Parenting session. Photo by Devendra Adhikari.

While interacting with the mothers, one mother stated that: “Prior to these educational sessions, the parents of the village only had theoretical knowledge of parenting. Receiving lessons with the ‘learning by doing’ approach has been extremely helpful for all mothers and families involved. We have now learnt how to take care and stimulate our children during different growing up stages.”

She was truly grateful to UNICEF and the IKEA Foundation for providing them with such trainings. She hopes receiving such workshops and training in the future will ensure their children can have a full and healthy life that they rightfully deserve.

Sri Rahayu, a mother of two, expressing her feelings of the project outcomes. Photo by Devendra Adhikari.

Overall, the IWitness trip was a tremendously optimistic, eye-opening and educating experience. In addition, it was a rewarding feeling to be able to observe the impacts of the IKEA Foundation funding and excellent work carried out by UNICEF in bringing about positive changes in people’s lives in Indonesia.

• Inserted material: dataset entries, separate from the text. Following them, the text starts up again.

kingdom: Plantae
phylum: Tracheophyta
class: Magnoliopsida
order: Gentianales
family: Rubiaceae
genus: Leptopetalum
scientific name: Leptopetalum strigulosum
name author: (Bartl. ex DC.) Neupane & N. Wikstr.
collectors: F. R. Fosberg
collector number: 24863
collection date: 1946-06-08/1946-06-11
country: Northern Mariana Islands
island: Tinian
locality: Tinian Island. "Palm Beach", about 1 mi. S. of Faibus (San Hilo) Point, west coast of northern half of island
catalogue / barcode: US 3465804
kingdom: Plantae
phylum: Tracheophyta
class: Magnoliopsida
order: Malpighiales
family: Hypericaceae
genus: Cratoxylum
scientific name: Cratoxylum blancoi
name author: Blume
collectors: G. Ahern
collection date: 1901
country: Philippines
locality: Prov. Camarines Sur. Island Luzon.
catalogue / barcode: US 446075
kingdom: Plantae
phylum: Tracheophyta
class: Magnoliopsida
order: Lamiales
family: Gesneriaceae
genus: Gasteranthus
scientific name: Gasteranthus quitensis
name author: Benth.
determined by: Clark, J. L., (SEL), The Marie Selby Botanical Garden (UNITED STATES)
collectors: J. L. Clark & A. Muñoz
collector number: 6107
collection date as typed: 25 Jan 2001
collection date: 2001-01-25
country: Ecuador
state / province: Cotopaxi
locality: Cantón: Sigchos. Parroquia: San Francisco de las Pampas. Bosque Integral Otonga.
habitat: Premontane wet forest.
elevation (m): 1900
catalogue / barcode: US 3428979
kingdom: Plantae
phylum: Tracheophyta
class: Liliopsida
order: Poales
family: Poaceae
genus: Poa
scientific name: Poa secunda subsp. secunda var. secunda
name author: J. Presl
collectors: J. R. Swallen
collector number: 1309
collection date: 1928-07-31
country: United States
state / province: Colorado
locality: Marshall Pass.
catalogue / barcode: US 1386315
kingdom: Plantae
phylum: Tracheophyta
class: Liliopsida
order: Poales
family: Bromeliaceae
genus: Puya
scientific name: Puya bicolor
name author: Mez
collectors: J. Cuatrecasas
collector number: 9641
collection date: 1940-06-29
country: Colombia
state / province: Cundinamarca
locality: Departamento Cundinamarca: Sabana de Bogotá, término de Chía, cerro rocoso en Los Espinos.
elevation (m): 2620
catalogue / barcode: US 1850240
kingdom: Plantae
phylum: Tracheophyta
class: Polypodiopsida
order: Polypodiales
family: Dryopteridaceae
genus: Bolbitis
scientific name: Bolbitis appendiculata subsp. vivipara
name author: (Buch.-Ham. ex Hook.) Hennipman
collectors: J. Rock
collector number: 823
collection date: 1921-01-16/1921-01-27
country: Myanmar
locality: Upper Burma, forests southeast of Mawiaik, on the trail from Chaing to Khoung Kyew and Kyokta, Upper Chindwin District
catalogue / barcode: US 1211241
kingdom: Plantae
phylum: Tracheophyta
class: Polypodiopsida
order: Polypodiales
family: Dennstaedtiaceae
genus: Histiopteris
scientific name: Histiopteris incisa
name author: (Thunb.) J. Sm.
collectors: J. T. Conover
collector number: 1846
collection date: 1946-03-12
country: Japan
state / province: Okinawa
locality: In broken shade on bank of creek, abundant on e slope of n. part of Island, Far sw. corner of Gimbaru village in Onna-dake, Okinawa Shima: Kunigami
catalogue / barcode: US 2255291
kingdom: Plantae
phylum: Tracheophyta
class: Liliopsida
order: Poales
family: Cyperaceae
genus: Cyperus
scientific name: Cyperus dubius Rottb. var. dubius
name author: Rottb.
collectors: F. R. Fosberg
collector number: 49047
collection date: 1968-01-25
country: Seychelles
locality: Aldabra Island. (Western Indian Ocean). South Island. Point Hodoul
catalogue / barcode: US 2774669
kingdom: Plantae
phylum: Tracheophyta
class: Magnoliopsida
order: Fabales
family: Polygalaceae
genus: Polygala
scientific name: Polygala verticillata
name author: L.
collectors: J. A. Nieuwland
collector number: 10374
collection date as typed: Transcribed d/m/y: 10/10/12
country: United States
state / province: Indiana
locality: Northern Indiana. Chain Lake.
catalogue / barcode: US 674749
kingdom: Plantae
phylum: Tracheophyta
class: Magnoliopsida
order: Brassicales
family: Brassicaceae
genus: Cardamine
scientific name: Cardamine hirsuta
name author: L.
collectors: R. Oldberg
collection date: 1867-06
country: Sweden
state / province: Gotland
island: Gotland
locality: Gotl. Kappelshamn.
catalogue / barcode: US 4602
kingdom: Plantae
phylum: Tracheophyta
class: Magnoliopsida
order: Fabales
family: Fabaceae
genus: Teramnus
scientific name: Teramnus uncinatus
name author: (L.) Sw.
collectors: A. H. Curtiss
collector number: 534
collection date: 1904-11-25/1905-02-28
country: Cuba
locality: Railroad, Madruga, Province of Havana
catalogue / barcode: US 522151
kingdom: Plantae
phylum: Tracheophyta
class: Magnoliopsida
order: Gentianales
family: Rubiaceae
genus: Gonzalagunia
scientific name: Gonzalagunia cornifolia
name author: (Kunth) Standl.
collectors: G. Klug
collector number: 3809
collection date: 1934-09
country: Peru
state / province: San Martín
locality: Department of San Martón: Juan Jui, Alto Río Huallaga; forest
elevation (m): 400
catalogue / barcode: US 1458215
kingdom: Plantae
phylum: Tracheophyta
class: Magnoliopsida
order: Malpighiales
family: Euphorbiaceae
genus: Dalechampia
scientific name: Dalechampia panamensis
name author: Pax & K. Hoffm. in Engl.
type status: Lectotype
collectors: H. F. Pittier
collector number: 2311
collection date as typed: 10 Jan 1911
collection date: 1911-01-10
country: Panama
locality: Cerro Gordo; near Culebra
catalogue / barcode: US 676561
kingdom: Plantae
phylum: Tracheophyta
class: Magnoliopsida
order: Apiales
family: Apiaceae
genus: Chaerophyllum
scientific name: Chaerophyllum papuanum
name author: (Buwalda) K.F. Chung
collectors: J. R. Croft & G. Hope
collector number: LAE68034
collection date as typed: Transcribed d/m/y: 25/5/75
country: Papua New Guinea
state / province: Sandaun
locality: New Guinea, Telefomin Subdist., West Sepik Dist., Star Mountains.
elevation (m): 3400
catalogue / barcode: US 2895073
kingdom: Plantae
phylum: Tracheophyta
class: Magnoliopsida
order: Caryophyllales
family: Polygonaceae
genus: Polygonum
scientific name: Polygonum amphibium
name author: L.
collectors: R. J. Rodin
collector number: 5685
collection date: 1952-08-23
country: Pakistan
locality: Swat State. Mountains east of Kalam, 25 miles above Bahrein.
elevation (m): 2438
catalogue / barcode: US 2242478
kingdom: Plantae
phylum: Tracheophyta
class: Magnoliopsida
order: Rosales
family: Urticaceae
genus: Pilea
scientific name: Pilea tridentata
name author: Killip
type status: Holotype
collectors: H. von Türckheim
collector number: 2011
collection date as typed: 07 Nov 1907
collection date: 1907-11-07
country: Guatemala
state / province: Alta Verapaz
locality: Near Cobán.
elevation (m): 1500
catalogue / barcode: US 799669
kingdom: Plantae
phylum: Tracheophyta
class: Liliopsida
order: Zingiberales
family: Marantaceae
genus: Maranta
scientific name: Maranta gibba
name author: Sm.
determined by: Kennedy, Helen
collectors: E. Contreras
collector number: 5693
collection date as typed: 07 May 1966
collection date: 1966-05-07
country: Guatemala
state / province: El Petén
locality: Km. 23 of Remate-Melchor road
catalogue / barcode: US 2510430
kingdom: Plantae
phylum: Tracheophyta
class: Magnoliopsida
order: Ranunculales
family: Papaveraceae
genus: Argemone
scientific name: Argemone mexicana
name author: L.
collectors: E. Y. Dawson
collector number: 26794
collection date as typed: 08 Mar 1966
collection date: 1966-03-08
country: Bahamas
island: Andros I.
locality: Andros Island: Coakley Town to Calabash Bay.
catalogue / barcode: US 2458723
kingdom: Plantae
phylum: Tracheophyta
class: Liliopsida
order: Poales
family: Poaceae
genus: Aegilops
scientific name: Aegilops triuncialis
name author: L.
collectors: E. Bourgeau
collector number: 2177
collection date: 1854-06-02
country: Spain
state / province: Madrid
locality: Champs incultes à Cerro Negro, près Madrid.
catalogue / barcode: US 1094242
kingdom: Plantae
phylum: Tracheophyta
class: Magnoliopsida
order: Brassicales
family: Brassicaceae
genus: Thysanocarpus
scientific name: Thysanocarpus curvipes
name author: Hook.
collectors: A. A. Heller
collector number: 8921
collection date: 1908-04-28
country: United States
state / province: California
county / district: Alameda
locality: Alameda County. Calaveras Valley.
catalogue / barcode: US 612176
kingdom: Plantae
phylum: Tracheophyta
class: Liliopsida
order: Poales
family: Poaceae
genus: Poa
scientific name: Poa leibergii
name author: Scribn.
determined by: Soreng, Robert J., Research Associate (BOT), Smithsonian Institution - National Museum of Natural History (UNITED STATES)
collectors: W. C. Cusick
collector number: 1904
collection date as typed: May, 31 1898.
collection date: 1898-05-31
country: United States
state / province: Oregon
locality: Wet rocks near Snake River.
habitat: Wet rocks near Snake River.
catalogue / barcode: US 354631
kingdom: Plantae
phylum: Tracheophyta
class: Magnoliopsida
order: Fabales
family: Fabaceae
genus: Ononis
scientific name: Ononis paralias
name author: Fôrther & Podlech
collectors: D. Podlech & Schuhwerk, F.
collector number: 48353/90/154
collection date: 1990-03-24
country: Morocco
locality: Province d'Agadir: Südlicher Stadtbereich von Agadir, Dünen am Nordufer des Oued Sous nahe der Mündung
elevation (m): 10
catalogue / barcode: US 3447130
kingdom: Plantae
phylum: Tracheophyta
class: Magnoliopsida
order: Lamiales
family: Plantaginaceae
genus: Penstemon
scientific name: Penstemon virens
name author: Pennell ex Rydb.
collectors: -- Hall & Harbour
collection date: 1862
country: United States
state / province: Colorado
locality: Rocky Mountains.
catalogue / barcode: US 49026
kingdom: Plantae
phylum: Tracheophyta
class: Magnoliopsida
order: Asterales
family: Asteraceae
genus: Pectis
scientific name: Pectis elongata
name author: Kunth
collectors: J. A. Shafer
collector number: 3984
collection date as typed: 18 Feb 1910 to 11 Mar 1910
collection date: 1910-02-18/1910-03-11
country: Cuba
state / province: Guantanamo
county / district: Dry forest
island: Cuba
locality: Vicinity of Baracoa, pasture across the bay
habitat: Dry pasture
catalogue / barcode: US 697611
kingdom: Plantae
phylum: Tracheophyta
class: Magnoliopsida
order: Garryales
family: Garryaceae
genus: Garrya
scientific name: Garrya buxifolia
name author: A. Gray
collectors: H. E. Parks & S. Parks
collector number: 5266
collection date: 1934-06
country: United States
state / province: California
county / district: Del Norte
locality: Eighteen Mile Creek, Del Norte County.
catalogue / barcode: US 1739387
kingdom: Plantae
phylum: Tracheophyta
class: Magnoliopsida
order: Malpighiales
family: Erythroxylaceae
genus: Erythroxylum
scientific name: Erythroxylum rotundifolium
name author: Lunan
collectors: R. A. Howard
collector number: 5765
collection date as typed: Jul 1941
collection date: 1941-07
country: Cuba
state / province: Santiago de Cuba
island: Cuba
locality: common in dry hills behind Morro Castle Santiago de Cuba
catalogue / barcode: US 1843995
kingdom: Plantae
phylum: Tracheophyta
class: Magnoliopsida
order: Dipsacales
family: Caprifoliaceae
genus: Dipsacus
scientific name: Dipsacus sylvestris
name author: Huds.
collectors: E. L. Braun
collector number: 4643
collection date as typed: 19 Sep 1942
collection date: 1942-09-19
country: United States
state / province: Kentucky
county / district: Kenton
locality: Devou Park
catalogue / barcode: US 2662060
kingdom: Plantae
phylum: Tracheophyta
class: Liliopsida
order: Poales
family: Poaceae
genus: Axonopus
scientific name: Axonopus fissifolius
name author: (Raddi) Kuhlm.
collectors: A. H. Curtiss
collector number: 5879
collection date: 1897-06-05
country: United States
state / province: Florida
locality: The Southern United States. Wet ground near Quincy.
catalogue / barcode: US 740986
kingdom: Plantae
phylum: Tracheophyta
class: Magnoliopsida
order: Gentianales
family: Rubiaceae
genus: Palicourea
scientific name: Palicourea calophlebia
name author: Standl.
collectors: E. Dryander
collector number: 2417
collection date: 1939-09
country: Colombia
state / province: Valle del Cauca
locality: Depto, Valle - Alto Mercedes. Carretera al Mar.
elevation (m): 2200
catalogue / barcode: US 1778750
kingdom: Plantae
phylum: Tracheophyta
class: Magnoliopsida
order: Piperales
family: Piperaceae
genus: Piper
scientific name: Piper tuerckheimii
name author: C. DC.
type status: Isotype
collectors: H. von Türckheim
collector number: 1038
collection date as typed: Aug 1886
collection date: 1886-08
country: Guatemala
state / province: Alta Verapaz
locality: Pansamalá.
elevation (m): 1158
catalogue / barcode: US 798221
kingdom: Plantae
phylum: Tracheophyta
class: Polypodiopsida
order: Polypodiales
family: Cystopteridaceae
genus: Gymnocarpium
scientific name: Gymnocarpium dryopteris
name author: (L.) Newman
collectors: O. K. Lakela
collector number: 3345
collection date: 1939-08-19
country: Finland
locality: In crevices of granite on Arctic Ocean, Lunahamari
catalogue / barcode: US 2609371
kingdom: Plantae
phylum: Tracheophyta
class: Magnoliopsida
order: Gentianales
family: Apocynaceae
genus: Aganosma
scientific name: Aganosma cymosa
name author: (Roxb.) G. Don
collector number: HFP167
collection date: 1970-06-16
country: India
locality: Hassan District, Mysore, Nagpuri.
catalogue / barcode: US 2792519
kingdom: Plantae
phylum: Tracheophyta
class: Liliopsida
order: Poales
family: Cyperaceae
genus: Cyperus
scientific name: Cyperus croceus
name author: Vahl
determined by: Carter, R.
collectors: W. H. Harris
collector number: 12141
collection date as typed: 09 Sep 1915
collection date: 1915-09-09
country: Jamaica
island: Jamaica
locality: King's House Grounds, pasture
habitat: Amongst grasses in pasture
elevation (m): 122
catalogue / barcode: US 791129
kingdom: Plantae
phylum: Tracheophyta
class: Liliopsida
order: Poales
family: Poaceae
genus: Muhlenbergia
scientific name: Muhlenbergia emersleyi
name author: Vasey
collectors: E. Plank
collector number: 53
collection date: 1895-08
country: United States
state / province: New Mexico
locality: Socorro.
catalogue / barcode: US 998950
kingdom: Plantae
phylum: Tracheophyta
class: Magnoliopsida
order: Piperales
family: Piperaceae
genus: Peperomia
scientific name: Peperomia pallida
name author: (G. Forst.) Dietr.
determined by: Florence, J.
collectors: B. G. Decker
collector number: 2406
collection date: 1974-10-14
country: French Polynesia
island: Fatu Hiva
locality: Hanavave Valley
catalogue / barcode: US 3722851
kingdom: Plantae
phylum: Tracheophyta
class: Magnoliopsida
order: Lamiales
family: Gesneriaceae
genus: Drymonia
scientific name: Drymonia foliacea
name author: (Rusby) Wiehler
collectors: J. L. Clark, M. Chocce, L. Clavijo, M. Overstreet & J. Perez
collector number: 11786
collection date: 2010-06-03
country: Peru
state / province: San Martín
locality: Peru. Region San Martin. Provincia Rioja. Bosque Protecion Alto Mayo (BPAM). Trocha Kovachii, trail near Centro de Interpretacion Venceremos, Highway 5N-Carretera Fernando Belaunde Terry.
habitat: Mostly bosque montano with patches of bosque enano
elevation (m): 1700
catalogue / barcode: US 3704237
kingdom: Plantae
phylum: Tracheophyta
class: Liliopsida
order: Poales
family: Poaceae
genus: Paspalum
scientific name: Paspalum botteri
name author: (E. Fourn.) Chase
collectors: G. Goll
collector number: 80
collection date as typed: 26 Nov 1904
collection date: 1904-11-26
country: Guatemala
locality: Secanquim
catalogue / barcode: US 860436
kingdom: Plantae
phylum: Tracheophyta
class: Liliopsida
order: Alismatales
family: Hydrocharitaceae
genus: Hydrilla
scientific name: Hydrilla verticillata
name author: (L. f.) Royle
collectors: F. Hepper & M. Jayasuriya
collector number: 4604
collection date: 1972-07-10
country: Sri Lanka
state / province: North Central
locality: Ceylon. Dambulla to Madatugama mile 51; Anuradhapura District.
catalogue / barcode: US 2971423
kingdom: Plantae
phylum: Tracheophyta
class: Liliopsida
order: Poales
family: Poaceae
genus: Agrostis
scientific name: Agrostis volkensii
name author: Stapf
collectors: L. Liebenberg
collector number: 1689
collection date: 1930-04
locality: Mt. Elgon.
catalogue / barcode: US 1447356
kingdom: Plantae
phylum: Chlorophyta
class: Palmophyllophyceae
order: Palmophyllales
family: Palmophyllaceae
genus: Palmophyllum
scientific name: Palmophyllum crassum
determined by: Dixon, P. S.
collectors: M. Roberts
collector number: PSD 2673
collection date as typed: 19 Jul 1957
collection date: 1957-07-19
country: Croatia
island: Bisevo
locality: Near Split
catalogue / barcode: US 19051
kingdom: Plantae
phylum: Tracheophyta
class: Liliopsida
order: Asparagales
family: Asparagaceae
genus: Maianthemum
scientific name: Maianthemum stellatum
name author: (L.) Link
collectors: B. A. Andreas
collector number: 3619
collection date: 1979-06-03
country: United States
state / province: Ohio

The most important learning of the trip was to value small things such as toilets and washing facilities that we normally take for granted, as these simple facilities can be considered as a real luxury for a lot of the people in this world. Another key learning was to realise the importance of ECD projects in rural areas of Indonesia, necessary resources for them and the role we can play in contributing to their purpose. On that note, I concluded my IWitness trip with this thought: I am a proud employee of a company that contributes to and is part of communities that are in need. Therefore, the real goal of what we are doing is to have a positive impact on the people and planet.